Mediterranean Diet Cuts Heart Disease Risk, New Study Confirms
Another research study has confirmed what previous studies only hinted at—eating a Mediterranean diet could add years to your life.
American researchers from from Harvard School of Public Health (HSPH) and Cambridge Health Alliance (CHA) teamed up to study the effects of the Mediterranean diet on nearly 800 U.S. firefighters.
The study published online in PLOS ONE says that those firefighters who adhered closely to a Mediterranean diet had a healthful leg up for climbing ladders. It writes further, such young, working US adults also had less risk factors for heart disease compared to those who didn’t followed similar diet.
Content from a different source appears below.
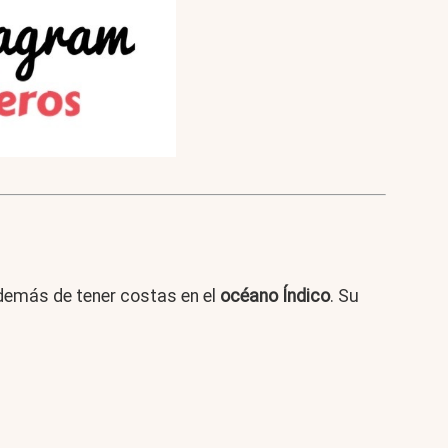
además de tener costas en el
océano Índico
. Su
The more closely the men stuck to the diet, the lower their risk of developing some key markers for potential heart trouble, said Dr. Stefanos Kales, an associate professor of medicine at Harvard Medical School and Harvard School of Public Health.
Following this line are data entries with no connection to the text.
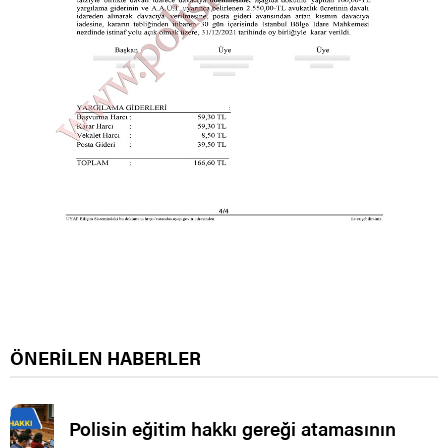
ÖNERİLEN HABERLER
Polisin eğitim hakkı gereği atamasının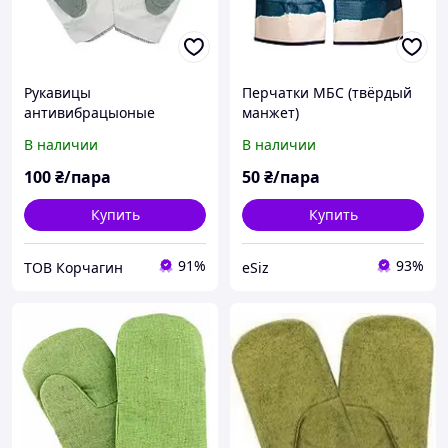
Рукавицы
Перчатки МБС (твёрдый
антивибрацыоные
манжет)
вибрацыонные рукавицы
В наличии
В наличии
100
₴/пара
50
₴/пара
Купить
Купить
91%
93%
ТОВ Корчагин
eSiz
Kales says an individual is on the wrong track if consumes a burger, soda and fries. He adds it is better to eat chicken or grilled fish with salad instead of fries and burger.
The Mediterranean primarily diet consists of eating fruits, vegetables, olive oil, nuts, beans, and drinking moderate amounts of wine. Meat is also eaten infrequently.
The diet does not allow too much consumption of sweets, processed meat and also red meats. As a result it leads to lower risk of deaths from high blood pressure, obesity and type 2 diabetes apart from other types of heart diseases.
According to several past studies, a Mediterranean diet – one lower in red meat and higher in fish, vegetables, olive oil and red wine – reduces the risk of stroke, heart failure and thrombosis compared with a typical U.S. or Western European diet.